WRITTEN REQUEST: Update the entries from the line that has "phylum: Mollusca" through the end, replacing "scientific name" with "species" and keeping everything else the same. Leave the pictures out.

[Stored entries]
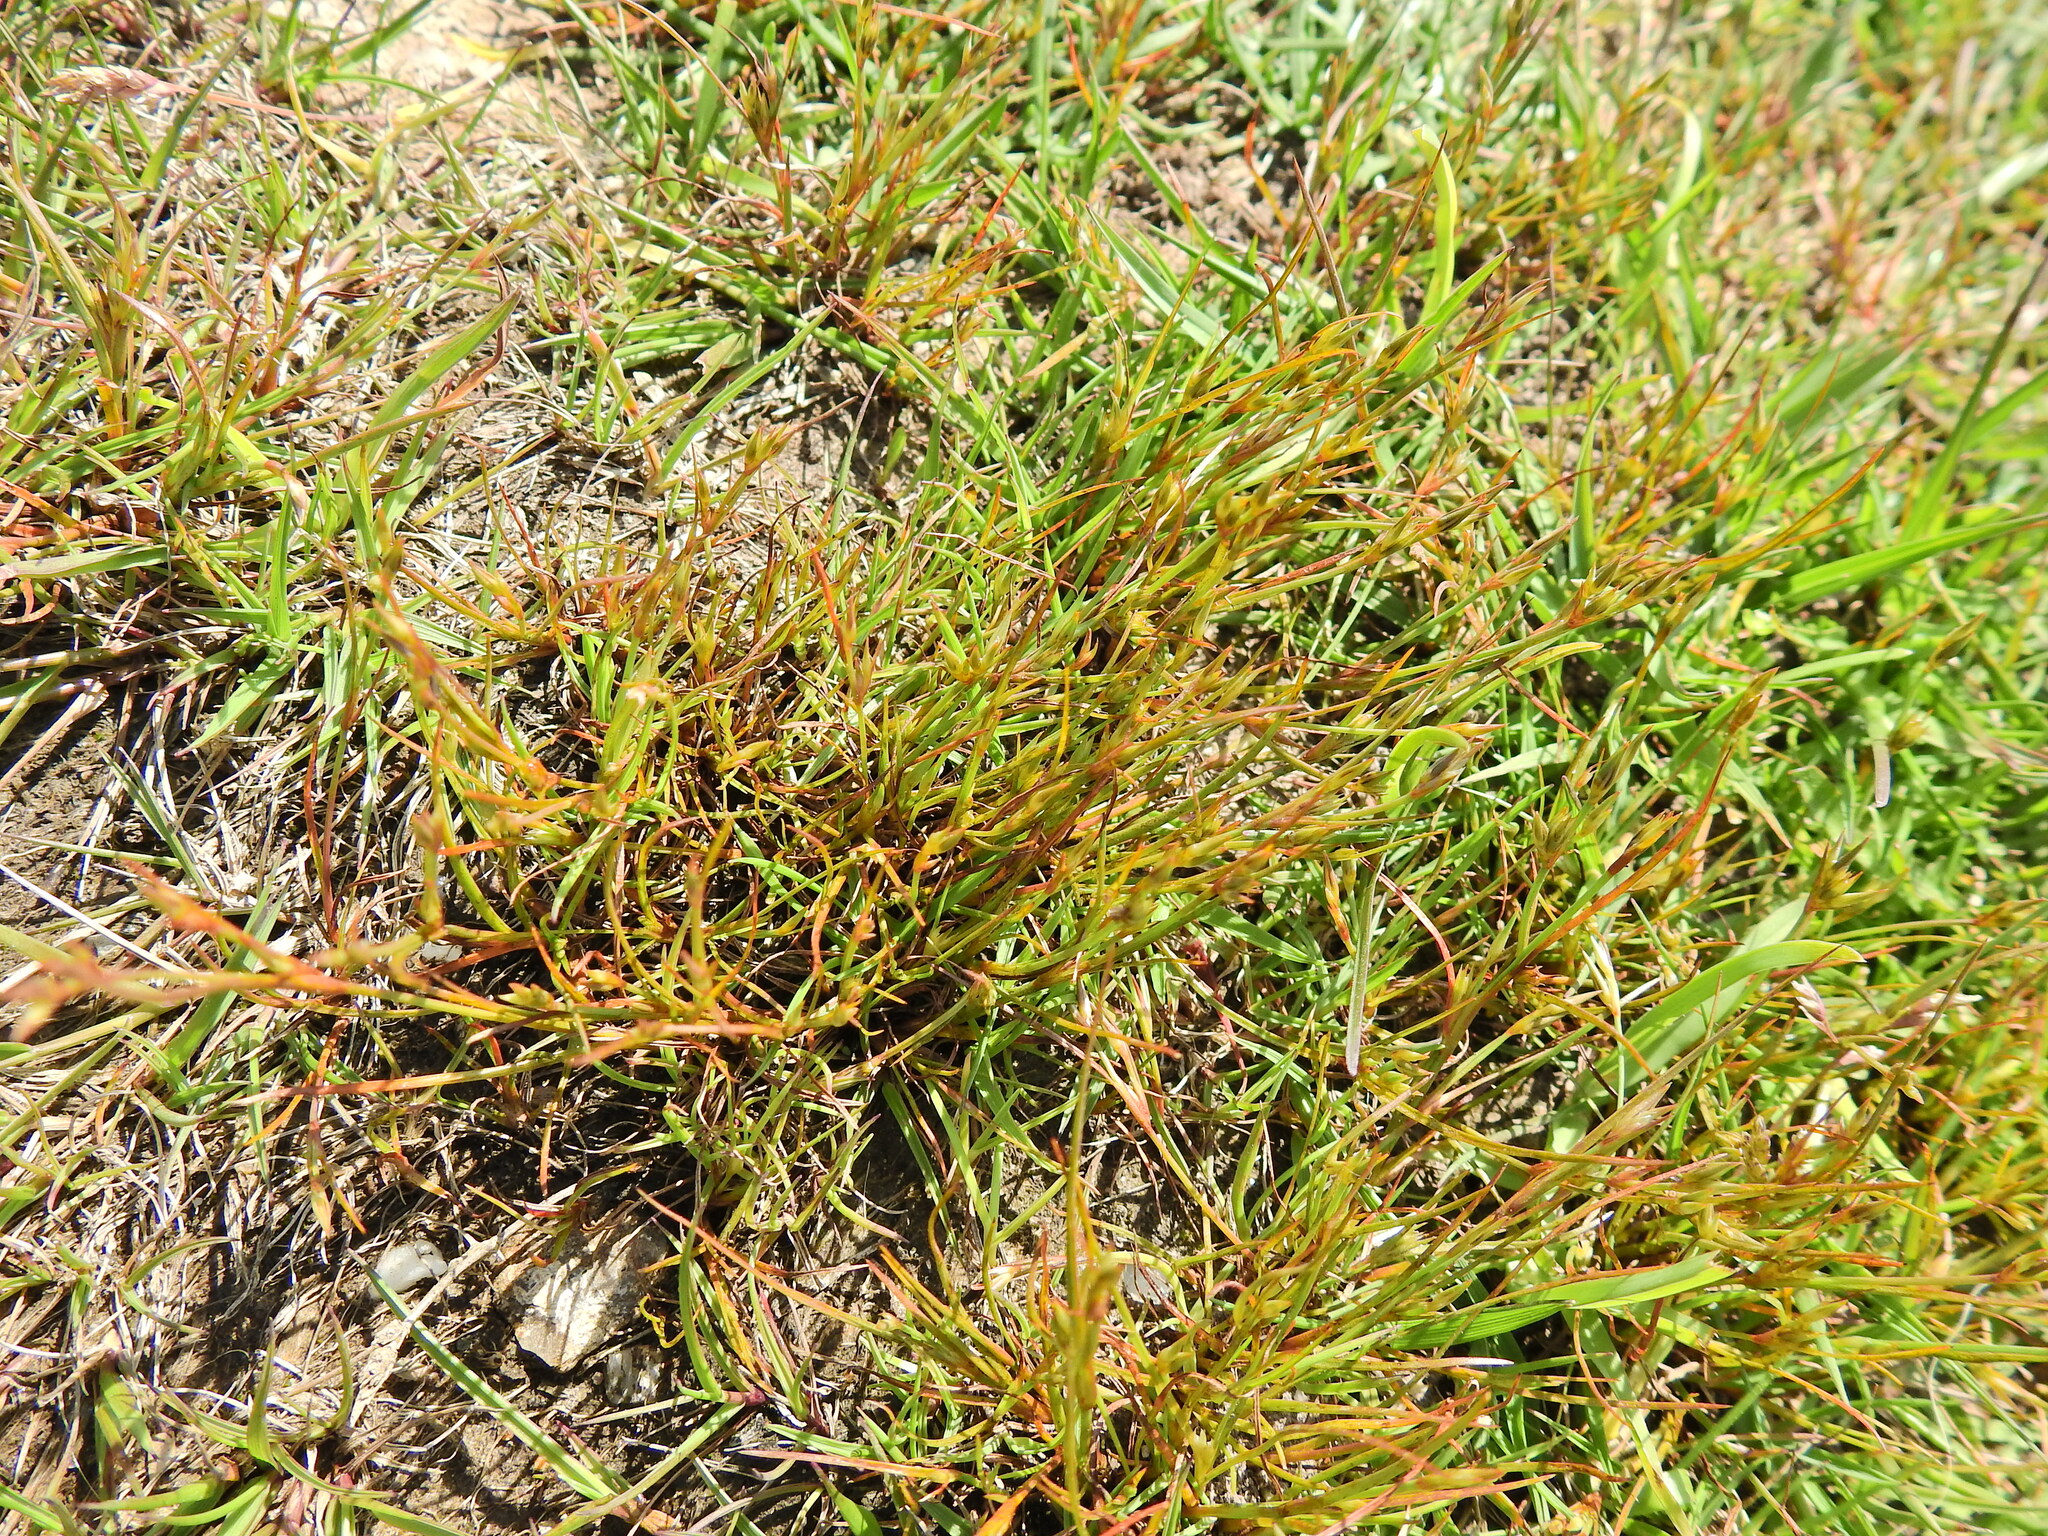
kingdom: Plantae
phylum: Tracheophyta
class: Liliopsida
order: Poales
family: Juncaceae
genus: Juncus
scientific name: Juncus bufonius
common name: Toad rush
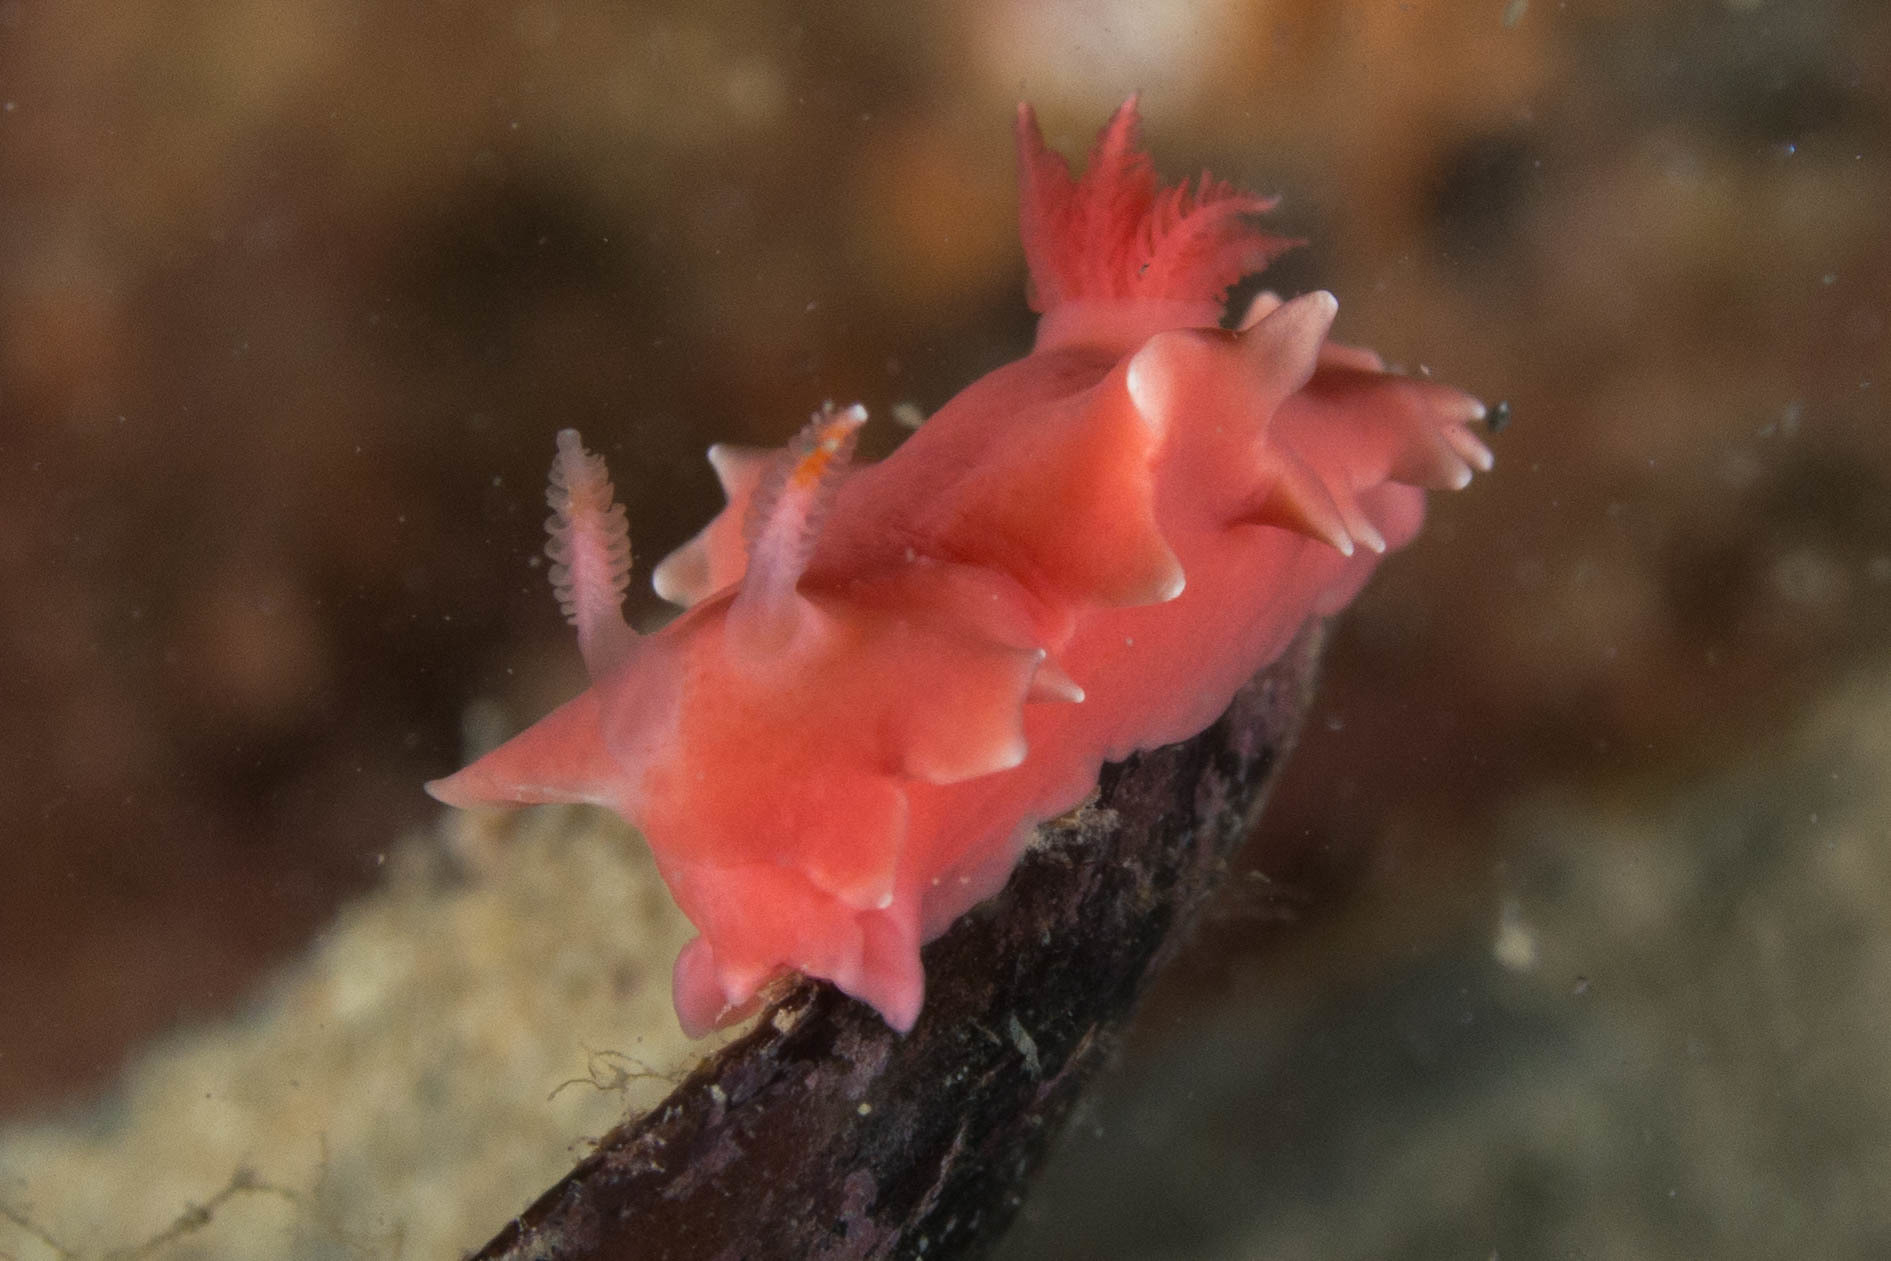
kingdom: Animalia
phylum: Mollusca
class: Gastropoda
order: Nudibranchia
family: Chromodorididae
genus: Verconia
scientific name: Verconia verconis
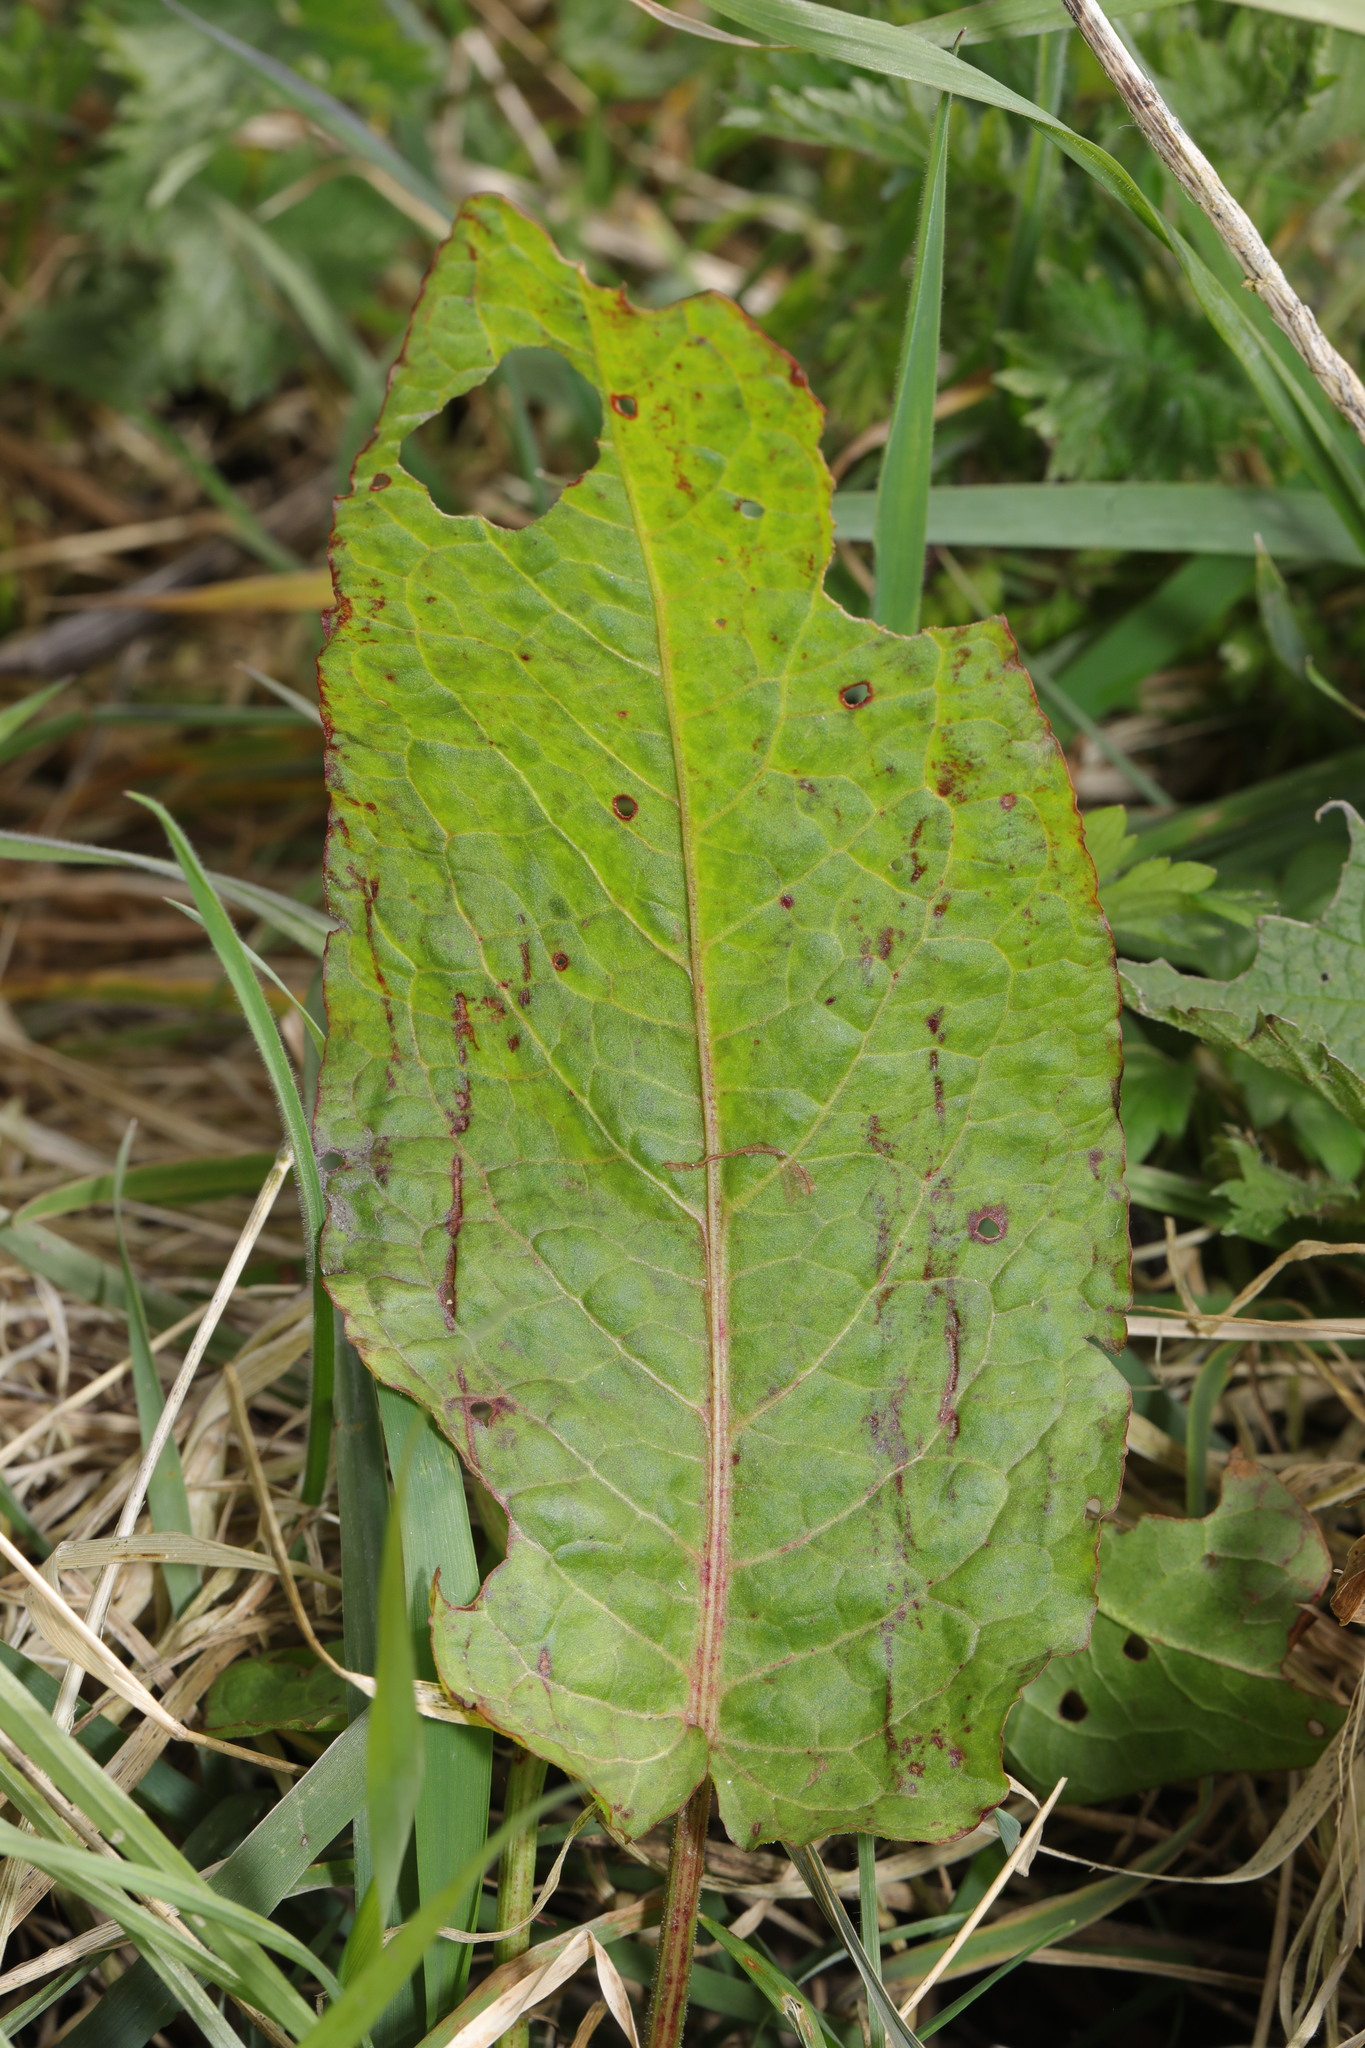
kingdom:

OUTPUT OF THE TASK:
phylum: Mollusca
class: Gastropoda
order: Nudibranchia
family: Chromodorididae
genus: Verconia
species: Verconia verconis
kingdom:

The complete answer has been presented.